# There exists differentiable curves arbitrarily close to the continuous ones

Let $$M$$ be a Riemannian manifold; if $$d$$ is the distance on $$M$$, we can consider the distance $$D$$ between any two continuous curves given by $$D(c, \gamma) = \max _{t \in [0,1]} d(c(t), \gamma(t))$$.

Let $$c:[0,1] \to M$$ a continuous curve. Is it true that for every $$\varepsilon > 0$$ there exists a differentiable (or even smooth) curve $$\gamma$$ such that $$D(c, \gamma) < \varepsilon$$?

I believe that this is true, and I also believe that I have proven it (the case of Peano-like curves make me doubt my reasoning, though). The idea is to consider sufficiently many points on $$c$$, join each two consecutive of them by a unique minimizing geodesic, join all these geodesic segments in a single zig-zag line and show that this line is at distance at most $$\varepsilon$$ from $$c$$. The problem is that its proof is 1.5 pages long (a lot of playing around with the injectivity radius), technical and boring. It would help me if, instead of including it in an article that I am writing, I could replace it with just a reference.

Assuming the result above is true, can you please provide a citable reference?

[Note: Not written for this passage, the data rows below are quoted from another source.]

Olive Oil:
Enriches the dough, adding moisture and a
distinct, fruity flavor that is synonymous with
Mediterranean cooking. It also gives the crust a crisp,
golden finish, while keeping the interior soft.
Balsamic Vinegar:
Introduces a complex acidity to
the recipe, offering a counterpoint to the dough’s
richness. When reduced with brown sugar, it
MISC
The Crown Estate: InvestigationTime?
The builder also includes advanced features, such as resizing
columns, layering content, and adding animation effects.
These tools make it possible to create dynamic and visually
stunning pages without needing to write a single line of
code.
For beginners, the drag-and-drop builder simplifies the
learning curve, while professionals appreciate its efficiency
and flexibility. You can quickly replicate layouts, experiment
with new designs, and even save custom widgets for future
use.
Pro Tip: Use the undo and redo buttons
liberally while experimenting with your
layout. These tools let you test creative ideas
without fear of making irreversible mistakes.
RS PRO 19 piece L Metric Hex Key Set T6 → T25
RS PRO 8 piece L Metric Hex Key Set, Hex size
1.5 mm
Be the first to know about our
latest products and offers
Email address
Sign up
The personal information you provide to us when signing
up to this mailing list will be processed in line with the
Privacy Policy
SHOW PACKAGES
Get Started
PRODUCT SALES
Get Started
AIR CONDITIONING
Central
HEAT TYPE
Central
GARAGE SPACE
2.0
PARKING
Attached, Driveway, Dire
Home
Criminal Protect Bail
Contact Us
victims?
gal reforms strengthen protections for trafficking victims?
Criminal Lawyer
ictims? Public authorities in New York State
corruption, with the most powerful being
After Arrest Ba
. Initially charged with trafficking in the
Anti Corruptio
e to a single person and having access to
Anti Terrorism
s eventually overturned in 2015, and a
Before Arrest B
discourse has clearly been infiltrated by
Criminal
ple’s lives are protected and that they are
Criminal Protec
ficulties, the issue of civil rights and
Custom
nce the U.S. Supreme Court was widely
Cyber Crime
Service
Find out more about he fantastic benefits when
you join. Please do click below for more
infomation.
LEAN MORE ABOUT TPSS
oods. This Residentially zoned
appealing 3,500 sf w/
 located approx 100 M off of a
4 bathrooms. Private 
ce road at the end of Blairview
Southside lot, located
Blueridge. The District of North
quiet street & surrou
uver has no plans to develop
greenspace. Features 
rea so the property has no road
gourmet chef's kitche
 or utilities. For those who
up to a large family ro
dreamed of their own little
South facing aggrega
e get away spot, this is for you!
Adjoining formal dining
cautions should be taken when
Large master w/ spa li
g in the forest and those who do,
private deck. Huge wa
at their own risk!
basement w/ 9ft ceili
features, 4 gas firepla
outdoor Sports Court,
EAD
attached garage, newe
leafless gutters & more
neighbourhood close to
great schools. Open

• Using Whitney embedding or Nash embedding, and tubular neighborhoods, it reduces to the same problem in Euclidean space. May 31 at 9:39
• @BenMcKay: Agreed, but using Nash is overkill. I am not sure about Whitney, because Whitney doesn't preserve distances. This means that the smooth curve may be "close" in the Euclidean space, but does it stay so when you pull it back on $M$? May 31 at 9:42
• @AlexM. but Nash has the same problem (you still have to compare the riemannian metric inside the imbedded manifold with the euclidean distance in $\mathbb{R}^N$). Whitney gives you the same as Nash in this case because you can choose a compact submanifold with boundary of $M$ containing the curve in its interior, and then use that any $2$ metrics on a compact Riemannian manifold are equivalent. May 31 at 13:26
• The problem of, given a compact submanifold $N\subseteq\mathbb{R}^N$, proving that the riemannian distance $d_N$ from the metric of $N$ and the restriction to $N$ of the Euclidean distance $d$ are equivalent can surely be solved by considering the function $F:N\times N\to\mathbb{R}$ given by $F(x,y)=\frac{d_N(x,y)}{d(x,y)}$ if $x\neq y$ and $F(x,x)=1\forall x$ and proving that it is continuous. But I don't know if that takes less time than constructing the smooth curve. May 31 at 14:54
• I don't think that it is necessary to embed the manifold into $\mathbb R^N$, and in fact, I tend to believe that the Riemannian structure is not essential by compactness. I imagine the following lemma: Fix $\epsilon>0$, and let $f\colon[0,1]\to\mathbb R^n$ be a continuous curve along with a smooth curve $g\colon[0,a)\to\mathbb R^n$ such that $\lVert f(t)-g(t)\rVert_{L^\infty([0,a))}<\epsilon$. Then there exists a smooth curve $h\colon[0,1]\to\mathbb R^n$ such that $\lVert f-h\rVert_{L^\infty([0,1])}<\epsilon$ and $b>0$ such that $g=h$ on $[0,b]$.
– Z. M
May 31 at 16:36

Theorem [Thm 3.3, Hirsch, Differential Topology] Let $$M$$ and $$N$$ be $$C^s$$-manifolds (with boundary), $$1\le s\le\infty$$. Then $$C^s(M,N)$$ is dense in $$C_S^r(M,N)$$ for $$0\le r, where $$C_S^r(M,N)$$ is equipped with the "strong" topology (when $$r=0$$, it becomes the compact-open topology).
In particular, when $$s=\infty$$, $$r=0$$, $$M$$ is compact and $$N$$ is equipped with a (Riemannian) metric, it leads to the result that you want.